> **About this exercise**: Write each line exactly as it stands, from the line containing "thumb cmc: (430, 329)" through the end of the data.

> **Task material**:
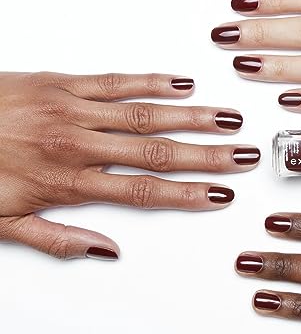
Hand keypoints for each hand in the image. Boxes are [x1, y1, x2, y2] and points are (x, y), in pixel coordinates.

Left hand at [0, 72, 259, 259]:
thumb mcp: (3, 222)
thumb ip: (59, 239)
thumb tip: (107, 251)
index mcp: (66, 182)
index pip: (143, 191)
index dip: (187, 194)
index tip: (220, 195)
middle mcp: (78, 143)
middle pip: (155, 152)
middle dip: (206, 155)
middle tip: (243, 156)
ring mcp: (73, 108)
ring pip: (145, 114)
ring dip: (191, 118)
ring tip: (228, 120)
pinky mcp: (63, 82)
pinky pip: (115, 81)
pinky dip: (152, 82)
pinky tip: (182, 85)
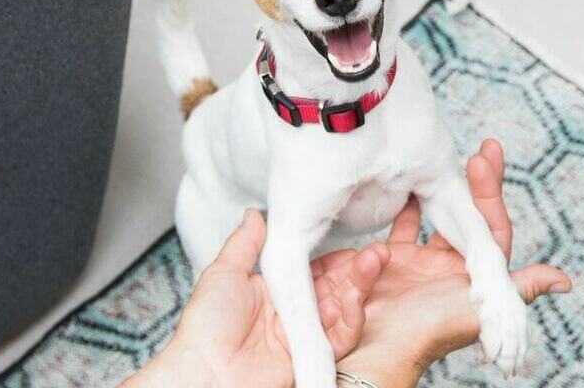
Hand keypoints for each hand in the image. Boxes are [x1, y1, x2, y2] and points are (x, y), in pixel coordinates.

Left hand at [121, 209, 389, 387]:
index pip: (314, 271)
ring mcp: (304, 334)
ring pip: (344, 307)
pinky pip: (342, 335)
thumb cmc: (207, 327)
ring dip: (361, 284)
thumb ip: (244, 244)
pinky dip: (353, 315)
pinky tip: (358, 295)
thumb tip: (255, 214)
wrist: (206, 370)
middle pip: (335, 287)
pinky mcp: (312, 355)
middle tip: (376, 250)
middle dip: (358, 269)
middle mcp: (293, 314)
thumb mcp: (223, 273)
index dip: (335, 258)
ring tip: (374, 261)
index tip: (354, 244)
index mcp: (274, 293)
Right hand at [335, 139, 572, 387]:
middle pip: (470, 214)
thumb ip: (519, 290)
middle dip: (474, 180)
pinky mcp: (392, 260)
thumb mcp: (480, 309)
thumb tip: (565, 281)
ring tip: (445, 156)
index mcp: (477, 276)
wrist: (379, 346)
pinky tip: (409, 179)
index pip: (491, 224)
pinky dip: (405, 201)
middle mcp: (453, 266)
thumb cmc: (430, 329)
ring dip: (444, 186)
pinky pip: (403, 224)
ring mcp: (423, 261)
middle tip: (484, 147)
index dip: (492, 191)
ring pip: (438, 214)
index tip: (485, 157)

> **Solution to the problem**:
thumb cmc: (430, 329)
ring dip: (444, 186)
pinky pip: (403, 224)
ring mcp: (423, 261)
middle tip: (484, 147)
index dip: (492, 191)
ring pip: (438, 214)
index tip: (485, 157)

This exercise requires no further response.